On 07/10/2020 14:08, Dan van der Ster wrote:
Hi all,

This morning some osds in our S3 cluster started going OOM, after
restarting them I noticed that the osd_pglog is using >1.5GB per osd.
(This is on an osd with osd_memory_target = 2GB, hosting 112PGs, all
PGs are active+clean).
[...]

Hi all,

As Wido said, our case may be a bit different.

This is still on 14.2.8. Trouble started with lots of small objects. There were 2 Veeam buckets with more than 400M objects each, on a pool with EC 8+3. This means that there were about 10 billion object shards. DB space on SSD was tiny (originally built for filestore, there was space for 25GB, i.e. only 3GB really usable as we know now).

Then OSD memory started to grow, mostly buffer_anon. Decreasing osd_max_pg_log_entries helped (with buffer_anon!). We added RAM, only to have more OOMs a few days later. And we realized that DB slow bytes had started to grow, without bounds.

We could delete the objects (took several weeks), and there were no OOMs during this time. But afterwards again growing buffer_anon.

Once I observed free memory improving when a customer was writing heavily. So we started to write constantly (small objects to dummy buckets). This helps with buffer_anon and also with the DB growth.

It seems that at least 14.2.8 does not trim buffer_anon periodically, but only when writing:
https://lists.ceph.io/hyperkitty/list/ceph-users@xxxxxxx/message/EVPELHOL4KLRJ4CKOOD2JECBMUKE4EKB/

One possible explanation (just an idea) for the large amount of buffer_anon: DB slow bytes got spread over lots and lots of small allocations on the HDD.

We rebuilt all OSDs with bigger DBs (31GB).

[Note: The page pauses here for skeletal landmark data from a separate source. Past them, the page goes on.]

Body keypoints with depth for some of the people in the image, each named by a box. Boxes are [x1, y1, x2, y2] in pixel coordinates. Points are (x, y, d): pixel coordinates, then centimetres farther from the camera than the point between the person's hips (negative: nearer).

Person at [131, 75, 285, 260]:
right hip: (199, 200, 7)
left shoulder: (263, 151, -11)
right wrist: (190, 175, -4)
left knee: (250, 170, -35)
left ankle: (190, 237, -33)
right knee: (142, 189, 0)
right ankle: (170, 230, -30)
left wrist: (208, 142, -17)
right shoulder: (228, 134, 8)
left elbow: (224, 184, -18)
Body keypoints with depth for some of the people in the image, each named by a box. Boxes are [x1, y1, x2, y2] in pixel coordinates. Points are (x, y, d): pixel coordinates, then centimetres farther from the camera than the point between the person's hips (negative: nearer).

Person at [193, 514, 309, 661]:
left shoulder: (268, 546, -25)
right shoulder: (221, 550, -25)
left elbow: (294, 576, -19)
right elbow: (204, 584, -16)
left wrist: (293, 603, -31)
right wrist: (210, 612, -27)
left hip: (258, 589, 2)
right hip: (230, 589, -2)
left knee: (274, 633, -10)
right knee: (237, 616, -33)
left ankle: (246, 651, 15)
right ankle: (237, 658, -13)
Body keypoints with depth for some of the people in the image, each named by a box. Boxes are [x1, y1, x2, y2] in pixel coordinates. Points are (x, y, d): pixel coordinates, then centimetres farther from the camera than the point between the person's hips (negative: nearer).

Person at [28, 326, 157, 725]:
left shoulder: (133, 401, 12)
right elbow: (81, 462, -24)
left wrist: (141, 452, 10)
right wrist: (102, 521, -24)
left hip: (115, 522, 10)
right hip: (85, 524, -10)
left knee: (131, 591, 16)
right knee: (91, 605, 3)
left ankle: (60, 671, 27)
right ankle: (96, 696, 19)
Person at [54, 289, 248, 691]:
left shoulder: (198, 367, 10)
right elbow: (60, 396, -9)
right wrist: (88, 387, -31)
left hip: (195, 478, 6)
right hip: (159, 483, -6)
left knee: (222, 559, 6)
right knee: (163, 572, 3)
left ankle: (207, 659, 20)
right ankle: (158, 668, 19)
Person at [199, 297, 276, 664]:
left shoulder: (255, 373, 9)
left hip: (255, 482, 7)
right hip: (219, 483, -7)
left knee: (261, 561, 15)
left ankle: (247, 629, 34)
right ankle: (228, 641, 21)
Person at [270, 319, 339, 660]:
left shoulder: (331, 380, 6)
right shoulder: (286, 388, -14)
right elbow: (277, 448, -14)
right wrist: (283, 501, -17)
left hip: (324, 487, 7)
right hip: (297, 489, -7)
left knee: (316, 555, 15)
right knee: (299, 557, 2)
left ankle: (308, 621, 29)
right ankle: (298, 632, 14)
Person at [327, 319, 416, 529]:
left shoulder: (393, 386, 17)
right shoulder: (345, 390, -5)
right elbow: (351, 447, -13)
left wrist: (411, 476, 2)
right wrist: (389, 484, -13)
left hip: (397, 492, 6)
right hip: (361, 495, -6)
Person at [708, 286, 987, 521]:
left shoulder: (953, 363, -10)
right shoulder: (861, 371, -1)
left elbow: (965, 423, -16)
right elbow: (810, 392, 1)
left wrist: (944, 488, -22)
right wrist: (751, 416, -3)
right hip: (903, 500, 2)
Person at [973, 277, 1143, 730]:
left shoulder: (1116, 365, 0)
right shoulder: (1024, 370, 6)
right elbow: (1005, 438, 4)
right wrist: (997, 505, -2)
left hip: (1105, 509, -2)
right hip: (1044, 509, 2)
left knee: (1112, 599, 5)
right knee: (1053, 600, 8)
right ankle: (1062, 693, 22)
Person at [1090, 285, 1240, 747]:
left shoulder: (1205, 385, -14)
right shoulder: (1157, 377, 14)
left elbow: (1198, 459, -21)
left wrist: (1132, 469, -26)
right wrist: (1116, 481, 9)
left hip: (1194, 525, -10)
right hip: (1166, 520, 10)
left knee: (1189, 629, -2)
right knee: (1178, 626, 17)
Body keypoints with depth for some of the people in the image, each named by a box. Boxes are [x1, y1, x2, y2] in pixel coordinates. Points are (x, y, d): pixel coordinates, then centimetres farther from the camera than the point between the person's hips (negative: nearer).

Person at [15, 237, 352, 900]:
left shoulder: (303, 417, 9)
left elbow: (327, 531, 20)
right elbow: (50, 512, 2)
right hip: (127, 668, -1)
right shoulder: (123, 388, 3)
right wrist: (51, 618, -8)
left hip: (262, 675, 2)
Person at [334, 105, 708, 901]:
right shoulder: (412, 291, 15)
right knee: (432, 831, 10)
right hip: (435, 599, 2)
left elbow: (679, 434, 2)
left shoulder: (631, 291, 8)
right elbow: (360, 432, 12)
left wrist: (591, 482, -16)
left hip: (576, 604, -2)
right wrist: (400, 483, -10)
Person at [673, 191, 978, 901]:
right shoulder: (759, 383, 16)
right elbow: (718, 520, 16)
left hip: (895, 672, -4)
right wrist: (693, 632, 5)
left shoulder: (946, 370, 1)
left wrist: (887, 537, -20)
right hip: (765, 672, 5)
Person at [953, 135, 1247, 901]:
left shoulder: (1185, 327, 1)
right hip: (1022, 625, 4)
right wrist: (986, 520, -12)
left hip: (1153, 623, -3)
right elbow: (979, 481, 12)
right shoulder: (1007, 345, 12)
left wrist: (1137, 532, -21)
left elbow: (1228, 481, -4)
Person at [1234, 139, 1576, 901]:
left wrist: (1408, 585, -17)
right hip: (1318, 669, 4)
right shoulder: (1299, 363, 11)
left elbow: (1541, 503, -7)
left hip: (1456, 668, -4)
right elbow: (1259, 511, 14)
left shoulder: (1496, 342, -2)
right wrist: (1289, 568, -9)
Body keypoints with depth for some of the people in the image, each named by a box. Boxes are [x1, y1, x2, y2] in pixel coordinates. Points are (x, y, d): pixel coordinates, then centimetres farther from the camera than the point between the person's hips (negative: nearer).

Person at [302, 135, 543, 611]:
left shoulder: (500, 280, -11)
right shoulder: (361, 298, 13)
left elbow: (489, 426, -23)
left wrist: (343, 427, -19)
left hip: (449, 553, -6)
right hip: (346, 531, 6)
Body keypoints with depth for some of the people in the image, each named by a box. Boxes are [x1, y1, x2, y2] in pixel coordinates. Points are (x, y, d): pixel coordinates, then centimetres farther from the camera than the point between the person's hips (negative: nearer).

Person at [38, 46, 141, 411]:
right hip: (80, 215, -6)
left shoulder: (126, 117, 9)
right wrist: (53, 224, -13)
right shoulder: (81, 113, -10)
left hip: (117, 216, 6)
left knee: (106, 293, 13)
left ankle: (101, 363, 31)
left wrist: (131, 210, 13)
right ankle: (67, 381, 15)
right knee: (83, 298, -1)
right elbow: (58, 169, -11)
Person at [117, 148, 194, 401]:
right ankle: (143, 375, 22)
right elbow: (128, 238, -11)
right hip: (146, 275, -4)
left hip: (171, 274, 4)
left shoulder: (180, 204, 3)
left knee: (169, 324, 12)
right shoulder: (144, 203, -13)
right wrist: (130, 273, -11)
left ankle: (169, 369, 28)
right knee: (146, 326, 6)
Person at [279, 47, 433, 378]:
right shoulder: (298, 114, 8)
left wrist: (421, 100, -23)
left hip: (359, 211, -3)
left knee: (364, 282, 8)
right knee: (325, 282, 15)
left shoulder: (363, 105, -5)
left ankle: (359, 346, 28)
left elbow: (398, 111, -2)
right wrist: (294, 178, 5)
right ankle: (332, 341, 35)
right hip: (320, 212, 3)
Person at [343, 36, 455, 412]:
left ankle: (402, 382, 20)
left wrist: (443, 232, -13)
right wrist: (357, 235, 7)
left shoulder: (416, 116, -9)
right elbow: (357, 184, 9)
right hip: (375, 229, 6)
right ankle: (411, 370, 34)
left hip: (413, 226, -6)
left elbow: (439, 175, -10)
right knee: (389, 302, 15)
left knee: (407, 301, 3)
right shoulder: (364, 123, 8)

And we limit the amount of slow bytes, with manual compactions.

With the big amount of small objects gone, the cluster was still unhealthy. Then we realized that the RGW Garbage Collector did not keep up with the load. A possible reason for the GC backlog: customers using features like versioning more heavily than before.

There are high refcounts in GC, and there were times with lots of HEAD requests from some customers.

GC load is mostly read load. Combined with only low write activity, this may be problematic.

We tuned GC up and the backlog is going down now, slowly (again this takes weeks).